Document section Start Marker

Pan Papacosta's Columbia College professional development grant will enable him to make a documentary about Henrietta Leavitt, an astronomer, who in 1912 discovered a new method of measuring intergalactic distances. This method enabled Edwin Hubble to discover that the universe is expanding, a discovery that reinforced the currently accepted Big-Bang model of the cosmos. Sadly, Henrietta Leavitt remains only an obscure figure in the annals of astronomy and the public at large is oblivious of her discovery that transformed modern science. The proposed documentary by Pan Papacosta, with planned shootings at the Harvard and Mount Wilson observatories, is an effort to correct this historical oversight.

Teresa Prados-Torreira
Liberal Education Department

Teresa's work examines the images of women and womanhood projected by political cartoons throughout American history. This award will allow her to study the three large cartoon collections housed in the Library of Congress in Washington D.C.

Stephanie Shonekan
Liberal Education Department

Stephanie Shonekan will be traveling to Trinidad to shoot a short musical film called "The Lioness of Lisabi," accompanied by a crew of fifteen Columbia students.

   OTHER GRANT WINNERS

   Neil Pagano
Associate Dean, School of Liberal Arts and Sciences


From 2002 to 2006, Associate Dean Neil Pagano was Principal Investigator for a $167,000 grant project from the Department of Education’s Fund for the Improvement of Post-Secondary Education (FIPSE).  Neil directed a group of diverse institutions in collaboratively assessing student growth and change in written communication and in diversity.  Partner institutions on the project were the University of Delaware, California State University – Long Beach, California State University – Sacramento, Florida Gulf Coast University, Towson University, the University of Nebraska at Omaha, Brenau College, and Murray State College.

Document section End Marker
Given information Start Marker

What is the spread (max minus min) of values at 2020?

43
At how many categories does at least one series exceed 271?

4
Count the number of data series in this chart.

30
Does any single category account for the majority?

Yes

Given information End Marker
Given information Start Marker

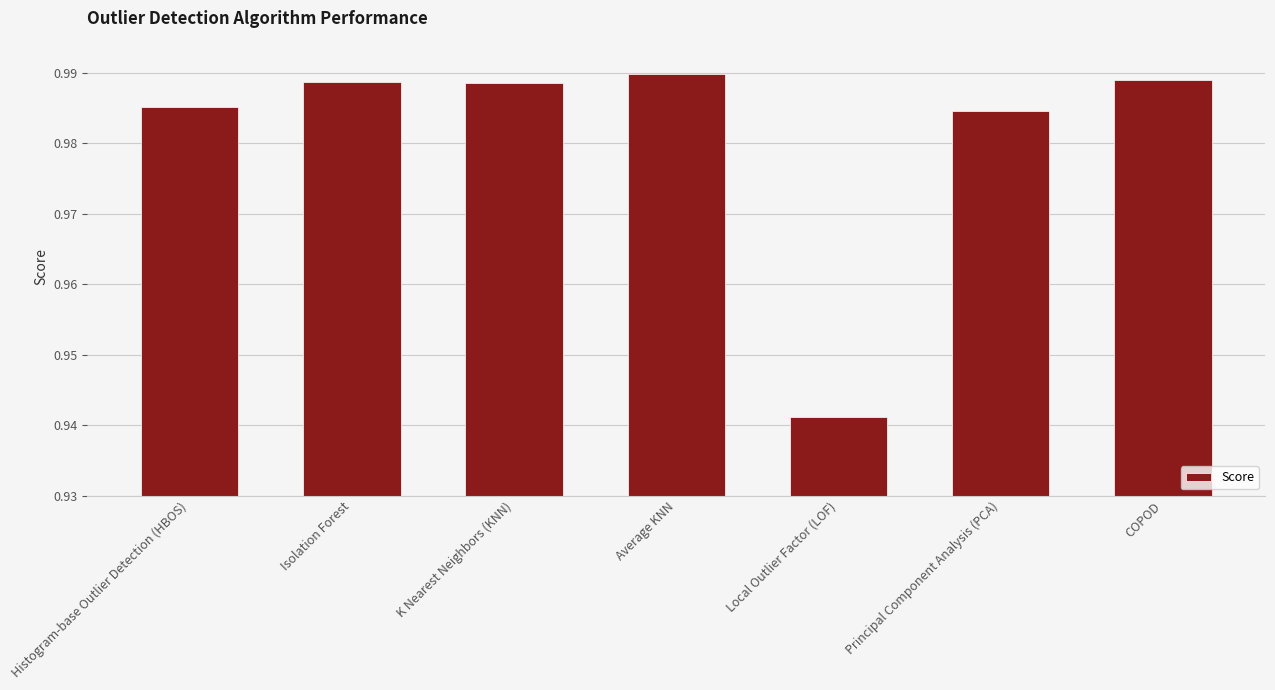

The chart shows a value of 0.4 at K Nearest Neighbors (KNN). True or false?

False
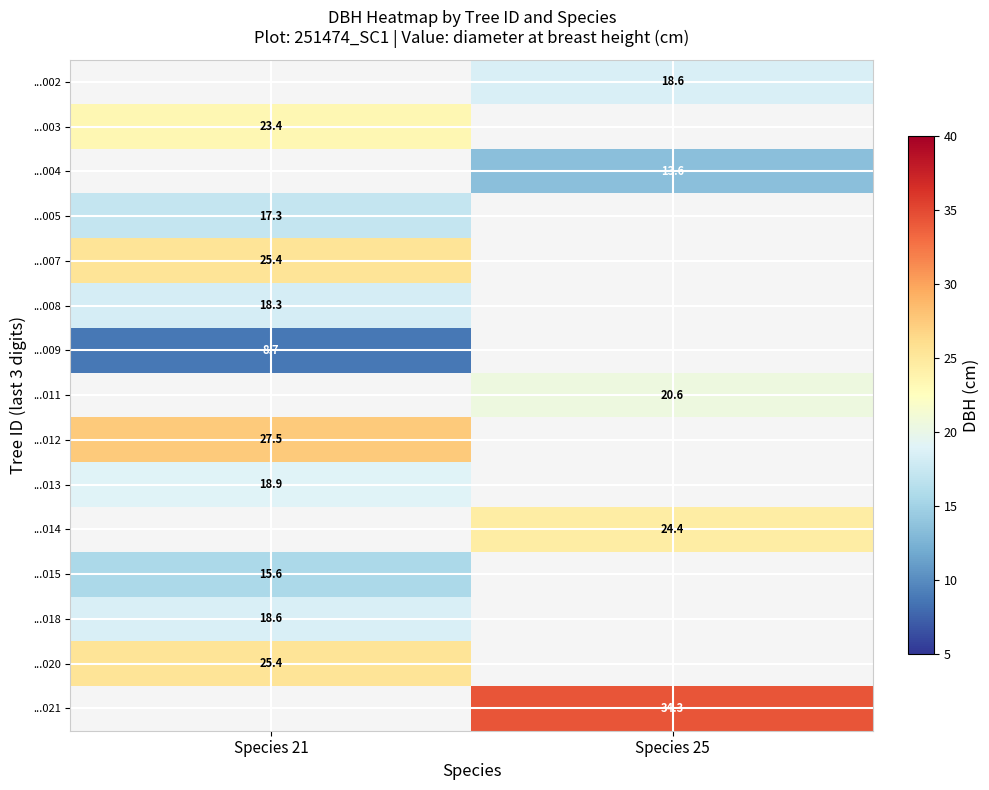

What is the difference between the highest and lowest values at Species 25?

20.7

Given information End Marker

# Your tasks
a - In the grant announcements, in what year did Henrietta Leavitt discover her new method of measuring intergalactic distances?
b - Copy out the rows word for word. Begin at the line that contains "What is the spread" and stop after the line that contains "Does any single".

# Answers
a - 1912

b -
What is the spread (max minus min) of values at 2020?

43
At how many categories does at least one series exceed 271?

4
Count the number of data series in this chart.

30
Does any single category account for the majority?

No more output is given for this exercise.